Afinidade de propósito
Ao longo dos anos, o SPFW reuniu parceiros que compartilham o compromisso com inovação e diversidade.
“A credibilidade e o alcance espontâneo do SPFW são únicos. As marcas se associam porque entendem que aqui é o lugar onde inovação e criatividade se encontram”, afirma Graça.
Paulo complementa: “A gente não compra mídia. O que mantém o SPFW de pé é o sentido genuíno do processo. É o valor que foi construído coletivamente.”
O futuro é agora
Ao olhar para frente, Borges evita falar em mais 30 anos. Prefere pensar em ciclos curtos, como o próprio ritmo da moda contemporânea.
“Hoje, 30 anos são cinco. Nosso desafio é repensar o sistema, manter nossos valores e traduzir o tempo presente.

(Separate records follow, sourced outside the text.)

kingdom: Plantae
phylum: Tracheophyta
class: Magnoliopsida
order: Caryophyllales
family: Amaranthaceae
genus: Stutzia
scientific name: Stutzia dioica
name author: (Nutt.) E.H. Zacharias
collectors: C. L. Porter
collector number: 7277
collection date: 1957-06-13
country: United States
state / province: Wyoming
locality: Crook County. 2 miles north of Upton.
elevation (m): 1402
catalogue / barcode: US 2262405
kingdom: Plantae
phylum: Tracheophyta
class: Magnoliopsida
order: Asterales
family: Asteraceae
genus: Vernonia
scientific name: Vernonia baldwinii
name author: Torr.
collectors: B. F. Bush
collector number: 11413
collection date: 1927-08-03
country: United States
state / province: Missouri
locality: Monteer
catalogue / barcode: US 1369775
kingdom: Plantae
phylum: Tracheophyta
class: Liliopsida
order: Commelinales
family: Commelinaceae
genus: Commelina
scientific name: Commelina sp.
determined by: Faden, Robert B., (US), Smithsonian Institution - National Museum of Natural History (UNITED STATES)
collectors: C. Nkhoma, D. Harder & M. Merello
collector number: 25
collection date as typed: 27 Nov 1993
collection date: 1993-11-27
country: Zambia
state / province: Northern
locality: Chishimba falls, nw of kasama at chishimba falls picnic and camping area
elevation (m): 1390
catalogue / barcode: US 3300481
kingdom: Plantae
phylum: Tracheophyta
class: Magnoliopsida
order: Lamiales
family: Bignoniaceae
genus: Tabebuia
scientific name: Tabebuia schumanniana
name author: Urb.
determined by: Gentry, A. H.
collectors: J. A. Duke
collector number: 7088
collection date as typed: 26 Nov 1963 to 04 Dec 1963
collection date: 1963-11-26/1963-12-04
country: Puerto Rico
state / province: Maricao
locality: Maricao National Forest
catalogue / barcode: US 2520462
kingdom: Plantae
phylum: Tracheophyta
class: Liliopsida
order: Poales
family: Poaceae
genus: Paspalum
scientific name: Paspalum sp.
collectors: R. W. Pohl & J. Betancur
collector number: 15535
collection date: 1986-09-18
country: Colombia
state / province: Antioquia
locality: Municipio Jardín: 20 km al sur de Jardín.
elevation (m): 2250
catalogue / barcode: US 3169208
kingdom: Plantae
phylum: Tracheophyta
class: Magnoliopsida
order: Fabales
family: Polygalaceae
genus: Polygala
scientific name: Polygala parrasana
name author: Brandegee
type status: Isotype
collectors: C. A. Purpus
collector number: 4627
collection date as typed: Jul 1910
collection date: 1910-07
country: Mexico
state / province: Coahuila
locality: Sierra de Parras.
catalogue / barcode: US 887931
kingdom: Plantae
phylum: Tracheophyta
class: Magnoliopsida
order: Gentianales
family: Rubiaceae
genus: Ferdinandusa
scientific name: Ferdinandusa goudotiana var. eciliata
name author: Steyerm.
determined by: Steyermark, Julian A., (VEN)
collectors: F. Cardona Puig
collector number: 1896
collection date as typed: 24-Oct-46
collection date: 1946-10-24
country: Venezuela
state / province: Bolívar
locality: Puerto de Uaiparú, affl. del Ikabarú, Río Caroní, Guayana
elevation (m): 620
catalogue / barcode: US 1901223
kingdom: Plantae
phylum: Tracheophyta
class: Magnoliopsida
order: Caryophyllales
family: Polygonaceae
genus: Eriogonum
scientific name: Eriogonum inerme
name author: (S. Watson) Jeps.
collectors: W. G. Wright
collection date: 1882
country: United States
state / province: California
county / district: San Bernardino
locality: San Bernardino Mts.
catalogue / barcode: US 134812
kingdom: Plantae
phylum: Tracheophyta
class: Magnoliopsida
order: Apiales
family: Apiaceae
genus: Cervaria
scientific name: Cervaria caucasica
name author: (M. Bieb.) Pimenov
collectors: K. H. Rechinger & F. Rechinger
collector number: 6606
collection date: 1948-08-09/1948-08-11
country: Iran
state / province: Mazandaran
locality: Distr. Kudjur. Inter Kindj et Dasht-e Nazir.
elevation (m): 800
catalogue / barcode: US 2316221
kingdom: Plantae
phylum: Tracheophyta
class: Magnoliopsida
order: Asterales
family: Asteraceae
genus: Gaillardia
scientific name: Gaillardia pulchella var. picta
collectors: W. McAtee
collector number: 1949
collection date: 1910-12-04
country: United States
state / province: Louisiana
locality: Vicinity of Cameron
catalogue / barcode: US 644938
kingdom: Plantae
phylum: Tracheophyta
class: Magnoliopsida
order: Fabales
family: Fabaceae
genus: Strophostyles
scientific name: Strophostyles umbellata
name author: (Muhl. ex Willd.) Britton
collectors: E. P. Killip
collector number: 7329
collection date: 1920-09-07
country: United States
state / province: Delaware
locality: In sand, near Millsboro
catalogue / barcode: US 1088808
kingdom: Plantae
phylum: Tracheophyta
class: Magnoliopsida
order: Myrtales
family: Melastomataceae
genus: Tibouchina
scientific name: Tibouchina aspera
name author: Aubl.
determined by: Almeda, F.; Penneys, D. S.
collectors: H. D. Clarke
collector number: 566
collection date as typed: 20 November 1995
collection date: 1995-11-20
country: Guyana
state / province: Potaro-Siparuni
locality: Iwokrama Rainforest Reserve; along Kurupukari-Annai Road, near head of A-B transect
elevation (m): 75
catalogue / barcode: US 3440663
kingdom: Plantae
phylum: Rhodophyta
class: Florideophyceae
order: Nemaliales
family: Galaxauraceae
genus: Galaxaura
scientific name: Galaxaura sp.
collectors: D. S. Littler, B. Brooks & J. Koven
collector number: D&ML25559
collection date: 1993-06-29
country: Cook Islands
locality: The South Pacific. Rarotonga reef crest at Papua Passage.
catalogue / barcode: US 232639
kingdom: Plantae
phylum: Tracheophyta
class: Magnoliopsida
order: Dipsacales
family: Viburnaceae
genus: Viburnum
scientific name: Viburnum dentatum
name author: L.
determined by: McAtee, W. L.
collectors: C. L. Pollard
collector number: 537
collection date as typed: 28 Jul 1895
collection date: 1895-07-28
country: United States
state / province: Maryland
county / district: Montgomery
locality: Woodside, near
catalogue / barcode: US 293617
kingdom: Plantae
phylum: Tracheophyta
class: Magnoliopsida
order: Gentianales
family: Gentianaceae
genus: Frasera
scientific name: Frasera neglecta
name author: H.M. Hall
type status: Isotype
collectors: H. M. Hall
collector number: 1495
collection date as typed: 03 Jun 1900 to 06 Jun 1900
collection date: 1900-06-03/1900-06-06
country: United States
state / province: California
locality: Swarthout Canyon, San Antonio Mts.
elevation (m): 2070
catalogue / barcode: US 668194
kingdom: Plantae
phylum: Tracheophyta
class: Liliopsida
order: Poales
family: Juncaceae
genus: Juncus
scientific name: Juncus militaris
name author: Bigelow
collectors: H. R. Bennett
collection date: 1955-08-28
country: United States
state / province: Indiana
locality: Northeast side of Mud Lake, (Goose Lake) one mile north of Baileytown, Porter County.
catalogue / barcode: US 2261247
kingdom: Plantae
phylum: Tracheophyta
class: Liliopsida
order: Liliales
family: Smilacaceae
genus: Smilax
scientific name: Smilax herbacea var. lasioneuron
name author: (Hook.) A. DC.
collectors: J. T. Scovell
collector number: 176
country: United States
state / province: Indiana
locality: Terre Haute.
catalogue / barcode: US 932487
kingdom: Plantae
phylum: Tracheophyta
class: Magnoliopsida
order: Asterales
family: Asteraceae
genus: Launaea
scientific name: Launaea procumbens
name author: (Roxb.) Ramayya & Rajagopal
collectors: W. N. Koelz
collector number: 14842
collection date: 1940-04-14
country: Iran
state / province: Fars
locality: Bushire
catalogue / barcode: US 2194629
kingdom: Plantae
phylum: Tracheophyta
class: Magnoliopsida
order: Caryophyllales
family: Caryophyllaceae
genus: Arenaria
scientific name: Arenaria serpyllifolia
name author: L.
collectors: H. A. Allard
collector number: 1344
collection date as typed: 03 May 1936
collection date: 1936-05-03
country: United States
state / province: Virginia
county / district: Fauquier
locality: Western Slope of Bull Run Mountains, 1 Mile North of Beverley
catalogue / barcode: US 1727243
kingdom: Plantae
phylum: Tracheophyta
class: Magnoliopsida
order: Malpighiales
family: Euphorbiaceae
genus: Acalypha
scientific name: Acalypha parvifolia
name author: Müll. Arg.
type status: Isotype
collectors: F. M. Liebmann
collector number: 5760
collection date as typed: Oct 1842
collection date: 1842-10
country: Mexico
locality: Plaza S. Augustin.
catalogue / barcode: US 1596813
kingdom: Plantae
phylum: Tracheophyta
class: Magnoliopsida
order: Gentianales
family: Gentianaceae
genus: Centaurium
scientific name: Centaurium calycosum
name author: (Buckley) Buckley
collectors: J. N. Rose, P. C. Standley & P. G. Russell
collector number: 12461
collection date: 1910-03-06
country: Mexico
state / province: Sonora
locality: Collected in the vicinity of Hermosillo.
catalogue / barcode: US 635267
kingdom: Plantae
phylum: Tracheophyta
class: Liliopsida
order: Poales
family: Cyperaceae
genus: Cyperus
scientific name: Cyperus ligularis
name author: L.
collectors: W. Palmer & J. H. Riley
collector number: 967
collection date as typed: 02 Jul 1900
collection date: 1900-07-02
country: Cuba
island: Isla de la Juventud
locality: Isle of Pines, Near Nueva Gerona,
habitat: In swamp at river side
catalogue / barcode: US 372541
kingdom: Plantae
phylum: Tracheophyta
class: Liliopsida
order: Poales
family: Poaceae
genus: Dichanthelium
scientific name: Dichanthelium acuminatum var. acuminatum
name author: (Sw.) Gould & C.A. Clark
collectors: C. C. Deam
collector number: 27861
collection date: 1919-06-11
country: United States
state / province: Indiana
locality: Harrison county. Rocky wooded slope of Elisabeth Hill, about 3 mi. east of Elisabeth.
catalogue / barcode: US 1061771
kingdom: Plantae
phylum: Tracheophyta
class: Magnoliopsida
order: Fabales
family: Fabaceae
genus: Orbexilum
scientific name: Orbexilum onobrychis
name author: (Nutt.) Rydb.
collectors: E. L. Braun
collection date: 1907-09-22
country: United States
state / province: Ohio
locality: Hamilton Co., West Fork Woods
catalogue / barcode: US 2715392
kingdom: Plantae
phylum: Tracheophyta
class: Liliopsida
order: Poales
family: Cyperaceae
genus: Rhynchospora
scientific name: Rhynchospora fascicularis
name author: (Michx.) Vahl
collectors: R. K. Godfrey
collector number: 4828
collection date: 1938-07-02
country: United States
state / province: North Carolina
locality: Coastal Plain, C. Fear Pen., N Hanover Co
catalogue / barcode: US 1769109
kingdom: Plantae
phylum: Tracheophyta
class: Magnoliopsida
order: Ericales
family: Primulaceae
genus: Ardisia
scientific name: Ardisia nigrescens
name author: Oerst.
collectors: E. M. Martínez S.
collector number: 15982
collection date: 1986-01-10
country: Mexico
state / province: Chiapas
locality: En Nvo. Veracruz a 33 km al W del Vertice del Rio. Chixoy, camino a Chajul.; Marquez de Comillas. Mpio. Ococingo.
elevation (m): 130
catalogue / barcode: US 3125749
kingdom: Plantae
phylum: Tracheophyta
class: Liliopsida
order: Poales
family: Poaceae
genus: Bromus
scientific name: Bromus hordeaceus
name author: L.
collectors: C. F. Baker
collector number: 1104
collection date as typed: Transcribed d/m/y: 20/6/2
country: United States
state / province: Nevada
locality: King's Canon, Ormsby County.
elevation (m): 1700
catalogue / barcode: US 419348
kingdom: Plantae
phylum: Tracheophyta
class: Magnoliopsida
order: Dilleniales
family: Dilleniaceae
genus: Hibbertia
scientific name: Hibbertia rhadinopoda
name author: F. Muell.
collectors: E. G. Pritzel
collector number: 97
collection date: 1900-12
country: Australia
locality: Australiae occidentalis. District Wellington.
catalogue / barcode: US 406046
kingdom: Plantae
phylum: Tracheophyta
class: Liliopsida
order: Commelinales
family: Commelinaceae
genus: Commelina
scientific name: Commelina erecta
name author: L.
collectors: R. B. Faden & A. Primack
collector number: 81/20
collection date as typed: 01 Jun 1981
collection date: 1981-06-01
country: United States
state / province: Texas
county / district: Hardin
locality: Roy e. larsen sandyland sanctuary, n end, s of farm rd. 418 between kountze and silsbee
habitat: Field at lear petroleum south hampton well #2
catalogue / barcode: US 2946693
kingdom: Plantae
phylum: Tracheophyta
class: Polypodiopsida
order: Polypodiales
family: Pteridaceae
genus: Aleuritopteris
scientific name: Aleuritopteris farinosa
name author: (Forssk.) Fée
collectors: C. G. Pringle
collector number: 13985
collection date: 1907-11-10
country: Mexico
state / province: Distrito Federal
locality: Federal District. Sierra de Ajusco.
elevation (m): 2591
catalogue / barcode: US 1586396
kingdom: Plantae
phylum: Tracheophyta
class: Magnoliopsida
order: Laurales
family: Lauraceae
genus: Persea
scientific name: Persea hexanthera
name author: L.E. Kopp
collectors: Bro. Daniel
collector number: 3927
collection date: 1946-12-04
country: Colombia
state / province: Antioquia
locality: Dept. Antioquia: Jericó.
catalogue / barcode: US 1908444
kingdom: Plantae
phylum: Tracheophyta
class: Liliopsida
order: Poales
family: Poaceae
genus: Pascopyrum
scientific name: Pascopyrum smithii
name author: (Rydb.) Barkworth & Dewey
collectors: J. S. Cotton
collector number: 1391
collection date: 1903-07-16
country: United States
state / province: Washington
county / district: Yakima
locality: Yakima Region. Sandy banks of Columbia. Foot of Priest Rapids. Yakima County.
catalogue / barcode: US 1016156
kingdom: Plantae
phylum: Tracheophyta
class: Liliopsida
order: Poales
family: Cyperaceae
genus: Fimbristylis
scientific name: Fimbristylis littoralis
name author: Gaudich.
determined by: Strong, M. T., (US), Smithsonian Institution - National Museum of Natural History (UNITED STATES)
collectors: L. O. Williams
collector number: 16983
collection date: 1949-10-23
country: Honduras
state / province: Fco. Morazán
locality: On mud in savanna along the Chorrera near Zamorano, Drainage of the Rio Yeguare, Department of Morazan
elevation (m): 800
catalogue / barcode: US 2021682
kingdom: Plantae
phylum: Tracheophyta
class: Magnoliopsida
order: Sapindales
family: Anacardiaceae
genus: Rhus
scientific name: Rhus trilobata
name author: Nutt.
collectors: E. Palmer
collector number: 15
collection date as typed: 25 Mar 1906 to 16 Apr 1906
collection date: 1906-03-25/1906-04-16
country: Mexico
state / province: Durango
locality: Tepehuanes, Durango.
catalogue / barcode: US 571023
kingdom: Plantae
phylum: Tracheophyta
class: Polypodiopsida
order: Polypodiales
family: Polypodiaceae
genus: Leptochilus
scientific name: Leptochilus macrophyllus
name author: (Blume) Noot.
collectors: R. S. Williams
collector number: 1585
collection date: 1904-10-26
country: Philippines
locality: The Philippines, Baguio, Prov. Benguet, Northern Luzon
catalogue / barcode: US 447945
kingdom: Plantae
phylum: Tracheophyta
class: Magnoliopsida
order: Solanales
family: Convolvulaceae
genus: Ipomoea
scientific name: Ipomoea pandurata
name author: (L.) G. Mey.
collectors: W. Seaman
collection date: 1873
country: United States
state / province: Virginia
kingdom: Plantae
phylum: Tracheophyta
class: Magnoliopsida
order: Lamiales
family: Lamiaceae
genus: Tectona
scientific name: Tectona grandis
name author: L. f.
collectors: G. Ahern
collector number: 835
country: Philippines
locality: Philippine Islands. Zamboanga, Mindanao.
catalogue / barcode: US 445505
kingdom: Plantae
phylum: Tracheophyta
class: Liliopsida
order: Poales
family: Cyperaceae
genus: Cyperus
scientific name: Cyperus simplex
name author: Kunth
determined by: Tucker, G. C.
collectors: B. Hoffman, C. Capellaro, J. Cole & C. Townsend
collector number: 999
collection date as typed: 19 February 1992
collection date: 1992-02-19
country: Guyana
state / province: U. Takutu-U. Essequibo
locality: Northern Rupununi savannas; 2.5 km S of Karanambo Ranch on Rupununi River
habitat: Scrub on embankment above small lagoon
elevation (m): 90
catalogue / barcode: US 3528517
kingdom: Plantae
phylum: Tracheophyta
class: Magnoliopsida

O caos é o momento mais criativo do ser humano”, afirma.
A nova fase vem pautada pela bioeconomia em movimento, conceito que aproxima ciência, tecnologia e território, e reforça a ideia de uma moda conectada à vida e à sustentabilidade.
“Se há 30 anos a paixão era fazer o brasileiro se ver dentro de um sistema de moda, agora é sobre mostrar como esse sistema se conecta à vida e à sustentabilidade”, resume Graça.
A edição N60 acontece de 13 a 20 de outubro, com 38 marcas e criadores, em São Paulo, e tem como tema “Um movimento, uma ousadia”, expressão que representa o percurso do projeto.